К Медовцу подошел человек в парусиновом костюме и в таком же картузе.
— Значит, как же, Михаил Кузьмич?
— Даже не надейся.
— А может быть?
— Знаешь что? — Медовец понизил голос и осторожно разгладил складку на кителе собеседника. — Хочу дать тебе один совет: правый сапог надевай на правую ногу. Ты меня чуешь? Алло! Так удобнее носить.
— Много не прошу, Михаил Кузьмич! Ну, хоть бы шесть вагонов.
— Мы, дорогой товарищ, живем пока с тобой не на Марсе, а на Земле, и отрываться от нее не собираемся. Цемент мне нужен для домны.
— Без ножа режете, Михаил Кузьмич! Ну, хотя бы пять вагонов!
— Да что ты меня уговариваешь? Ты вот ее уговаривай! — Медовец повернулся и показал большим пальцем на Катю; та охотно расхохоталась. — Ты при разгрузке зачем вагоны смешал? Весь цемент пошел по низшей марке. А там портланда было два вагона!.. Знаешь, какой это цемент? Пальчики оближешь! А ты из цемента сборную солянку сделал… Не дам!
Медовец отошел от кассы с билетами и бросил поджидавшему его прорабу:
— Я этим цементом уже сыт по горло. Пойдем-ка лучше подывимся, що цэ такэ за гибрид. Все-таки земляк он мне. Тоже из Ворошиловграда…
— Вам один билет? — спросила кассирша у Токмакова.
— Два! — И подумал с тоской: «А вдруг не придет?»
Токмаков совсем не ожидал увидеть Машу такой.
— Какая вы нарядная!
— Что же я, по-вашему, всегда в спецовке?
Белая в синий горошек блузка-безрукавка, синяя юбка. На плечах синяя косыночка в крупных белых горошинах.
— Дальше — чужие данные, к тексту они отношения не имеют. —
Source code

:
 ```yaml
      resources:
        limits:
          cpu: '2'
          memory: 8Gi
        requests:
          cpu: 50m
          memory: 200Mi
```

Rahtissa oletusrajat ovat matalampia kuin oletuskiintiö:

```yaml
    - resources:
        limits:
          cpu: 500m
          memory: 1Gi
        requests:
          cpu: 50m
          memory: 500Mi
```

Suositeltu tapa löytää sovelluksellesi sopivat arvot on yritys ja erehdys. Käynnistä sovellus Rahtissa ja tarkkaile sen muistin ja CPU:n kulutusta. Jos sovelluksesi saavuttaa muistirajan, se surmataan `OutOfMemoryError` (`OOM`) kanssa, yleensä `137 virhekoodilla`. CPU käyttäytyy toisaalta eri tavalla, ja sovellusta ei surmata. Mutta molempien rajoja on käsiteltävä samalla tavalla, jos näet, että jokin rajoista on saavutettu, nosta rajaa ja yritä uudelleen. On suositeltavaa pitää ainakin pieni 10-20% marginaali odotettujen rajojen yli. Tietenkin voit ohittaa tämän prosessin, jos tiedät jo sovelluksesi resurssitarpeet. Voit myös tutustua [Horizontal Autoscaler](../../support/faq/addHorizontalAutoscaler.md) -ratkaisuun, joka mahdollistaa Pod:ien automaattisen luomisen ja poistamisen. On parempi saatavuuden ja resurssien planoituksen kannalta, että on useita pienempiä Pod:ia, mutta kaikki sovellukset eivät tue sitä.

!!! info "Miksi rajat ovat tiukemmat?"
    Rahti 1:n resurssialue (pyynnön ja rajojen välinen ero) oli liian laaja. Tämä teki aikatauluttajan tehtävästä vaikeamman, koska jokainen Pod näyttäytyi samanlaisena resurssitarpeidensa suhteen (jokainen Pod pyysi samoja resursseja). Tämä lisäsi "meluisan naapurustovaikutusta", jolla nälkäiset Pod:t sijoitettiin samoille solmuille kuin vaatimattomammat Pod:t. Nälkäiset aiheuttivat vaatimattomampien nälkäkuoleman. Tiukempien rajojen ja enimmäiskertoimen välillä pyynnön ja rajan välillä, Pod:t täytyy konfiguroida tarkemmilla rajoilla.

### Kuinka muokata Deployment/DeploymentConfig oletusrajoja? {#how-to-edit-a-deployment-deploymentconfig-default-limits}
Модные белые босоножки с дырочкой на носке. Чулки так тонки и прозрачны, что если бы не швы, отчетливо проступающие на икрах, ноги казались бы голыми.
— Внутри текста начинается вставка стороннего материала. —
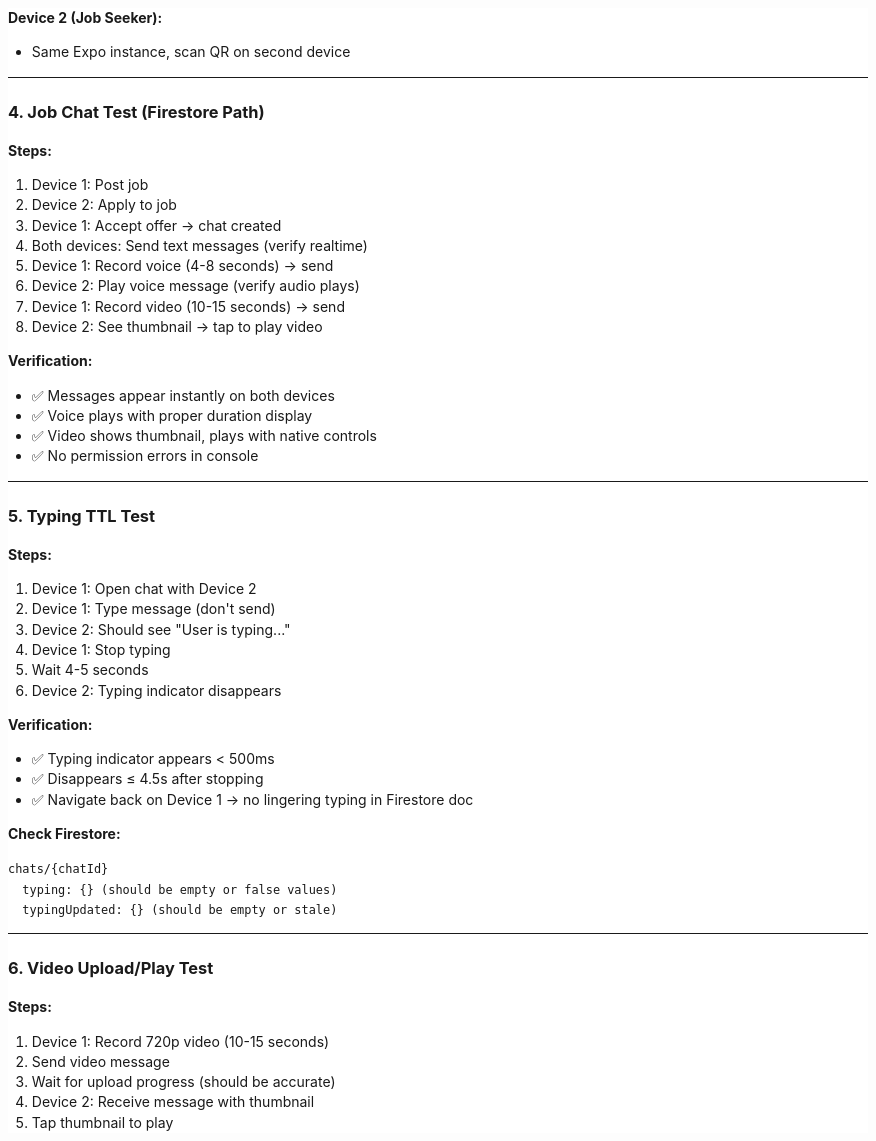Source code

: **Device 2 (Job Seeker):**
- Same Expo instance, scan QR on second device

---

### 4. Job Chat Test (Firestore Path)

**Steps:**
1. Device 1: Post job
2. Device 2: Apply to job
3. Device 1: Accept offer → chat created
4. Both devices: Send text messages (verify realtime)
5. Device 1: Record voice (4-8 seconds) → send
6. Device 2: Play voice message (verify audio plays)
7. Device 1: Record video (10-15 seconds) → send
8. Device 2: See thumbnail → tap to play video

**Verification:**
- ✅ Messages appear instantly on both devices
- ✅ Voice plays with proper duration display
- ✅ Video shows thumbnail, plays with native controls
- ✅ No permission errors in console

---

### 5. Typing TTL Test

**Steps:**
1. Device 1: Open chat with Device 2
2. Device 1: Type message (don't send)
3. Device 2: Should see "User is typing..."
4. Device 1: Stop typing
5. Wait 4-5 seconds
6. Device 2: Typing indicator disappears

**Verification:**
- ✅ Typing indicator appears < 500ms
- ✅ Disappears ≤ 4.5s after stopping
- ✅ Navigate back on Device 1 → no lingering typing in Firestore doc

**Check Firestore:**
```
chats/{chatId}
  typing: {} (should be empty or false values)
  typingUpdated: {} (should be empty or stale)
```

---

### 6. Video Upload/Play Test

**Steps:**
1. Device 1: Record 720p video (10-15 seconds)
2. Send video message
3. Wait for upload progress (should be accurate)
4. Device 2: Receive message with thumbnail
5. Tap thumbnail to play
Маша держалась с уверенностью девушки, знающей, что хорошо одета, что нравится.
Скоро они оказались у входа в зверинец.
Еще недавно на лесном складе пахло смолой, высыхающей древесиной, опилками. Сейчас здесь стояли острые запахи зверей, живущих в клетках и вольерах.
Маша, все больше увлекаясь, ходила от клетки к клетке и рассматривала диковинных зверей. Она выросла в Каменогорске и никогда не бывала в большом зоопарке. Может быть, поэтому она согласилась на предложение Токмакова.
Токмакова радовало, что Маше нравится прогулка; он готов был ходить и ходить с ней хоть до вечера, лишь бы видеть ее блестящие глаза, то серьезные, то смеющиеся, видеть, как она удивленно поднимает брови, как смеется и тут же сразу становится задумчивой.
Но ему так хотелось спать, что он с трудом сдерживал зевоту, когда давал Маше пояснения.
Втянув голову в сутулые крылья, белые с исподу и желтоватые сверху, сидел в клетке сонный орел. Его круглую голову покрывал редкий пух. Глаза, похожие на кошачьи, были слегка прищурены. Орел очень страдал от жары, духоты и вынужденного покоя. Лимонные лапы с хищными когтями были недвижимы, так же как сильно загнутый клюв. Изредка орел топорщил свое жесткое оперение, — и тогда становился еще более жалким, ощипанным.
— Вы что улыбаетесь, Константин Максимович? — спросила Маша.
— Вспомнил нашего Дымова. Он, когда очень доволен работником, называет его орлом. Посмотрел бы на этого беднягу!..
— Ну, хотя бы три вагона! — услышал Токмаков голос прораба, не отстававшего от Медовца.
— Прямо как цыган на базаре, — отругивался Меде вей. — Отойди, или я на тебя орла напущу!
К клетке, где сидела обезьяна Яшка, не протолкаться. Здесь стояли Бесфамильных в рубахе навыпуск, приодетый Пасечник с Катей, Хаенко, — пробился все-таки!